======== LISTED RECORDS ========
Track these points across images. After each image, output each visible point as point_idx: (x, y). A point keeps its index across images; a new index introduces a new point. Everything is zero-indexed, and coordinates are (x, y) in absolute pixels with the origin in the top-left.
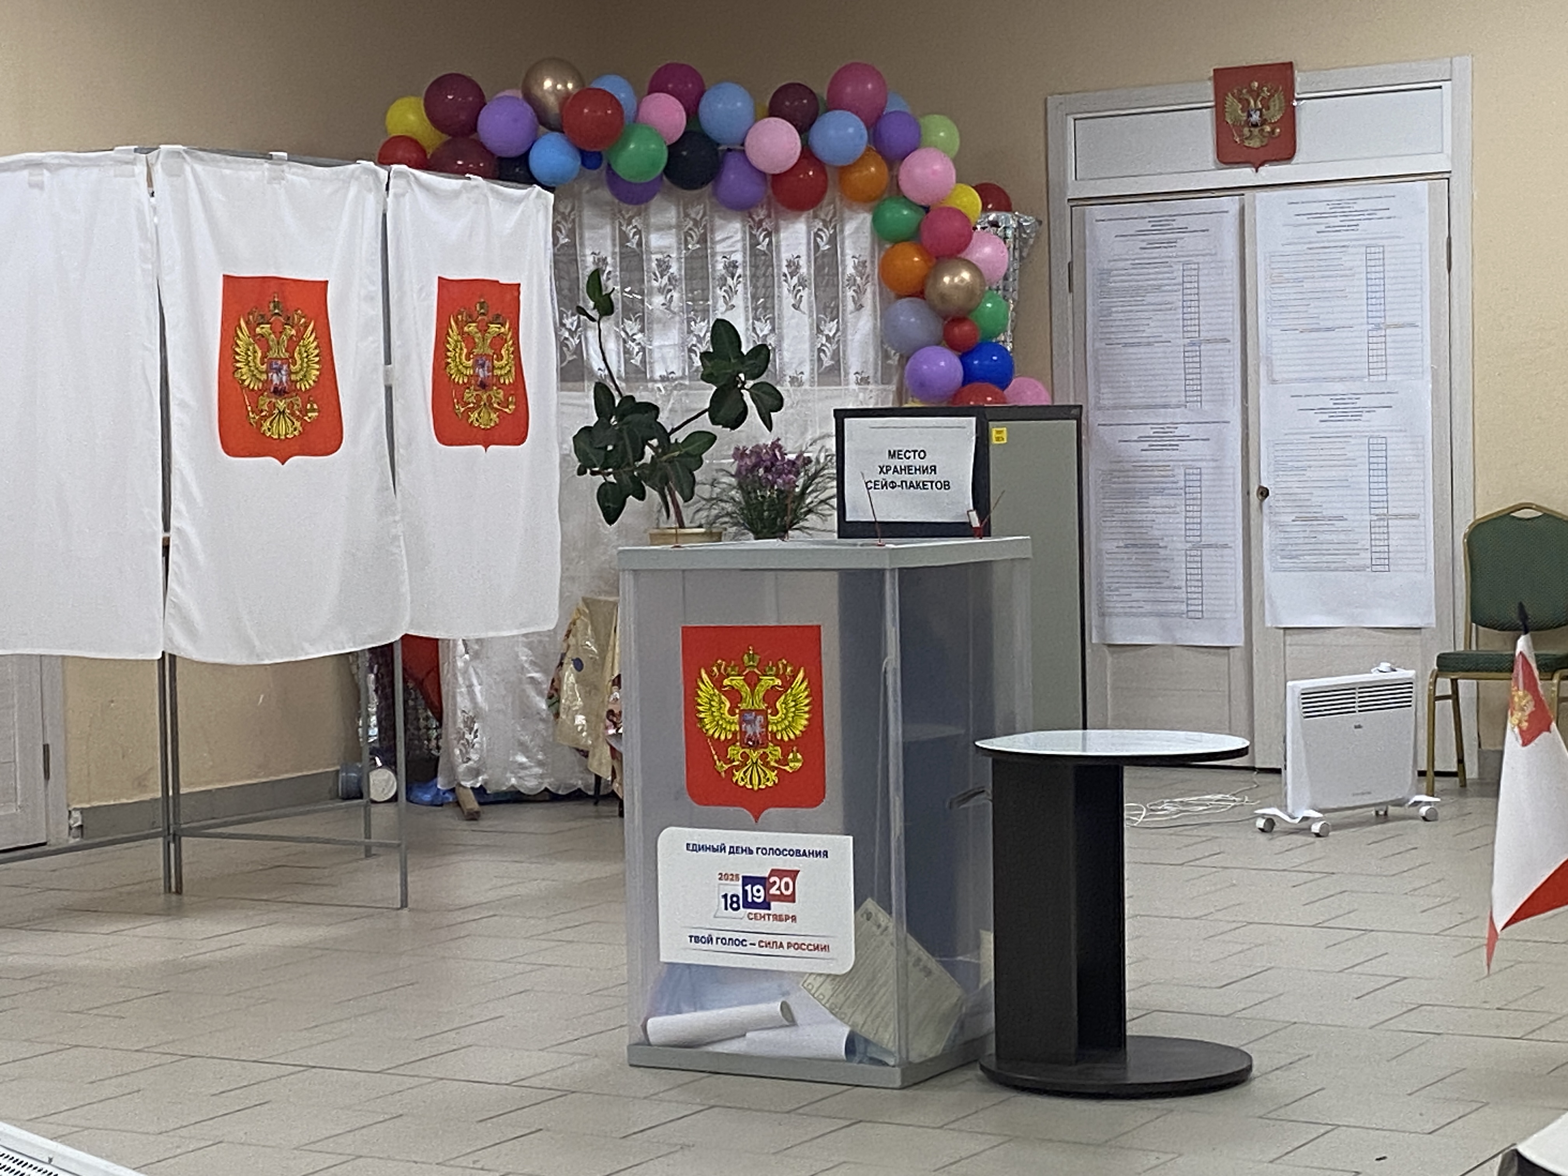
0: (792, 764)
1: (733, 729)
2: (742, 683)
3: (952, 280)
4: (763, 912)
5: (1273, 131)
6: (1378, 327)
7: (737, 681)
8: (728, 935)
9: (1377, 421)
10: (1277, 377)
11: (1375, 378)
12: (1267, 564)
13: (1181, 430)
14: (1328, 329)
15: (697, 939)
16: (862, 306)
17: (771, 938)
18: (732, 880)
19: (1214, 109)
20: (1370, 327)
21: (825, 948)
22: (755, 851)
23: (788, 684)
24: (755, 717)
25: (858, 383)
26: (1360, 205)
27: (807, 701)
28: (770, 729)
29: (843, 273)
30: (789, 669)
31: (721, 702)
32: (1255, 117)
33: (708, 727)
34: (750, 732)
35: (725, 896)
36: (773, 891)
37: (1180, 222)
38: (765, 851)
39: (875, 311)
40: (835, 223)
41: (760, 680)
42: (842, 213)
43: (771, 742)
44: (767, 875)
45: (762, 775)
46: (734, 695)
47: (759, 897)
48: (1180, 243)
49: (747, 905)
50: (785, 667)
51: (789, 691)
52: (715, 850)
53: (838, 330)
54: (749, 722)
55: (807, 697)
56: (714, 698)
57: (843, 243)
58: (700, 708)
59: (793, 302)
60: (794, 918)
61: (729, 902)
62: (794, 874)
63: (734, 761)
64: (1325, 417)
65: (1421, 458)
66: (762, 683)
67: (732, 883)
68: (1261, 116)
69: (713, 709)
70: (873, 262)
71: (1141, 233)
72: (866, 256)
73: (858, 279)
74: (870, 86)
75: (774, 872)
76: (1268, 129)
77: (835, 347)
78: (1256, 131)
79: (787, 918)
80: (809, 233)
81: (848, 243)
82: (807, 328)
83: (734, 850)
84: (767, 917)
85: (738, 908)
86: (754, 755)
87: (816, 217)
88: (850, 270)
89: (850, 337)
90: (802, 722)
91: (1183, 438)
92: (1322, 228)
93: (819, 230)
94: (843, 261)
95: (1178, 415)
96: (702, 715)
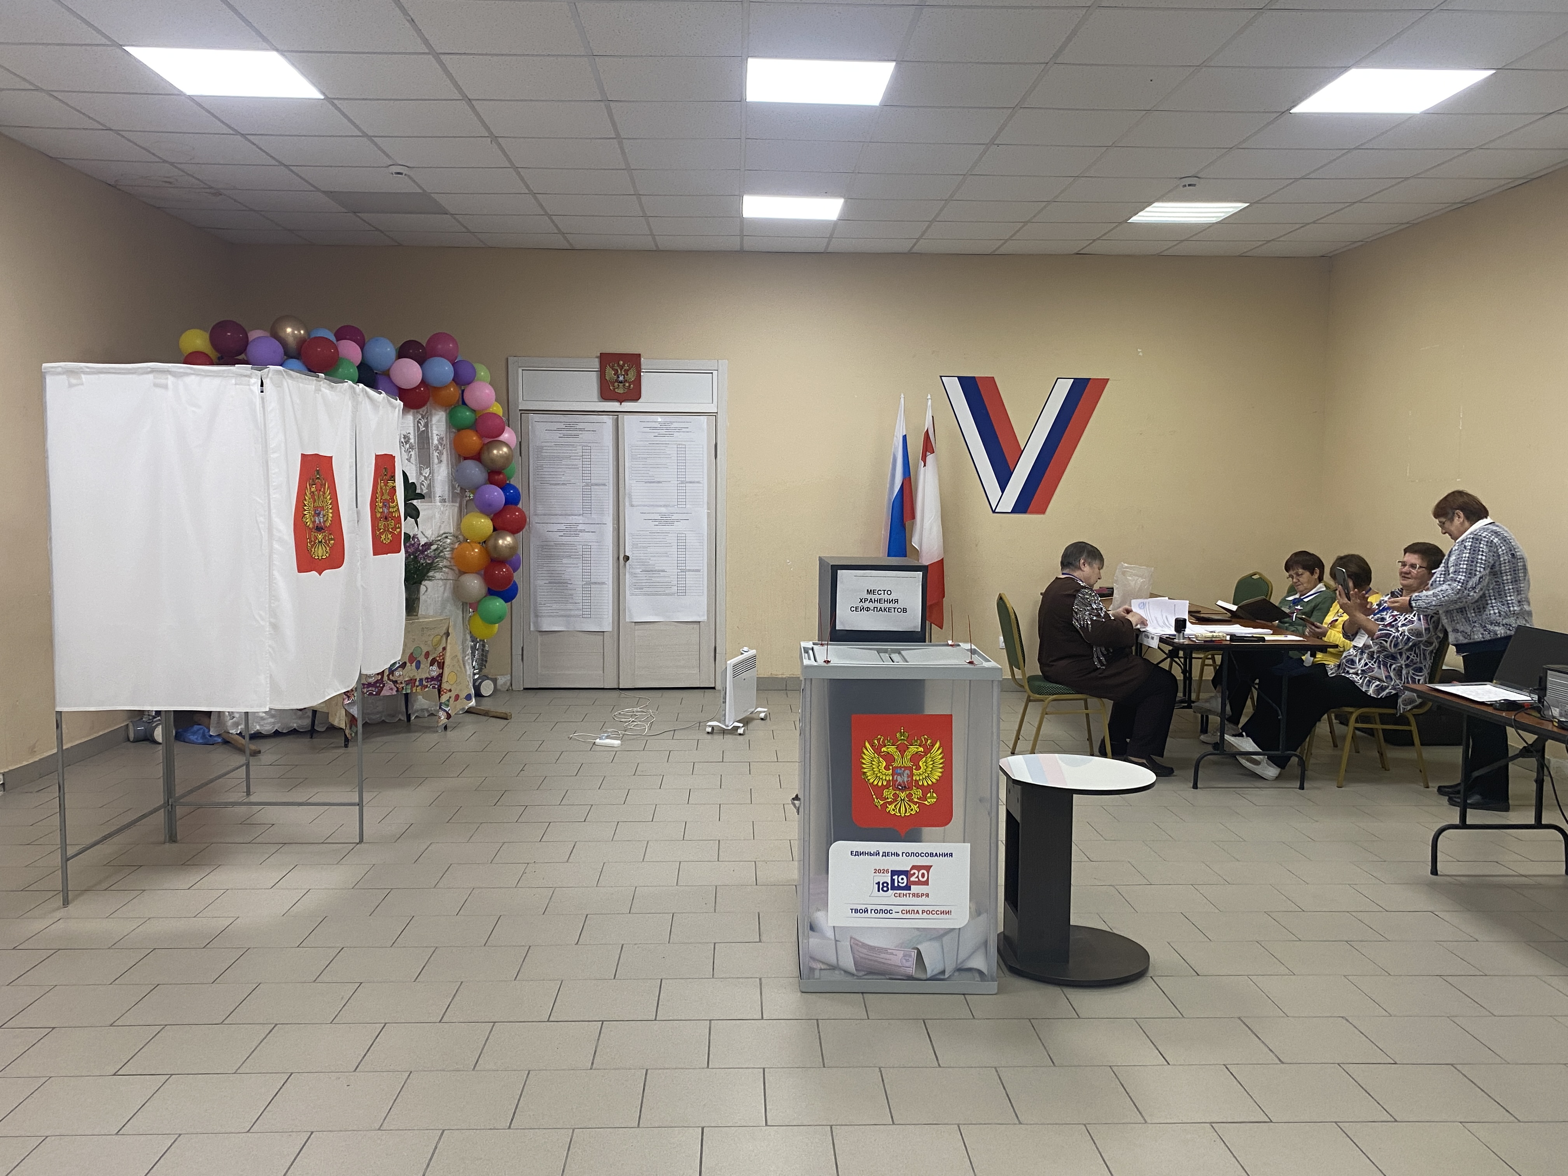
0: (929, 800)
1: (888, 779)
2: (895, 750)
3: (498, 452)
4: (905, 892)
5: (630, 385)
6: (682, 482)
7: (892, 749)
8: (879, 908)
9: (680, 526)
10: (633, 503)
11: (681, 506)
12: (628, 592)
13: (580, 527)
14: (659, 482)
15: (856, 911)
16: (441, 461)
17: (911, 908)
18: (883, 873)
19: (599, 372)
20: (679, 482)
21: (948, 912)
22: (901, 855)
23: (927, 751)
24: (904, 771)
25: (440, 502)
26: (675, 425)
27: (942, 761)
28: (914, 778)
29: (432, 443)
30: (929, 741)
31: (879, 762)
32: (621, 378)
33: (869, 778)
34: (899, 779)
35: (878, 883)
36: (913, 879)
37: (580, 426)
38: (908, 855)
39: (448, 464)
40: (427, 417)
41: (908, 748)
42: (431, 411)
43: (915, 786)
44: (909, 870)
45: (907, 807)
46: (889, 759)
47: (903, 883)
48: (580, 436)
49: (893, 888)
50: (926, 740)
51: (929, 754)
52: (871, 854)
53: (430, 472)
54: (899, 774)
55: (942, 758)
56: (875, 759)
57: (431, 427)
58: (864, 766)
59: (407, 457)
60: (927, 895)
61: (881, 886)
62: (928, 868)
63: (888, 798)
64: (657, 523)
65: (702, 544)
66: (910, 750)
67: (883, 874)
68: (624, 378)
69: (874, 766)
70: (446, 438)
71: (558, 430)
72: (443, 434)
73: (440, 446)
74: (451, 345)
75: (914, 867)
76: (627, 384)
77: (429, 482)
78: (621, 385)
79: (922, 895)
80: (414, 422)
81: (434, 427)
82: (414, 472)
83: (886, 854)
84: (908, 895)
85: (888, 890)
86: (903, 795)
87: (418, 412)
88: (436, 442)
89: (436, 478)
90: (937, 774)
91: (581, 531)
92: (656, 435)
93: (420, 419)
94: (432, 436)
95: (580, 519)
96: (865, 770)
========
WORK INSTRUCTIONS: Could you repeat exactly the lines above from the line with "4: (763, 912)" up to and including the line with "24: (755, 717)", and only those?

SOLVED EXERCISE:
4: (763, 912)
5: (1273, 131)
6: (1378, 327)
7: (737, 681)
8: (728, 935)
9: (1377, 421)
10: (1277, 377)
11: (1375, 378)
12: (1267, 564)
13: (1181, 430)
14: (1328, 329)
15: (697, 939)
16: (862, 306)
17: (771, 938)
18: (732, 880)
19: (1214, 109)
20: (1370, 327)
21: (825, 948)
22: (755, 851)
23: (788, 684)
24: (755, 717)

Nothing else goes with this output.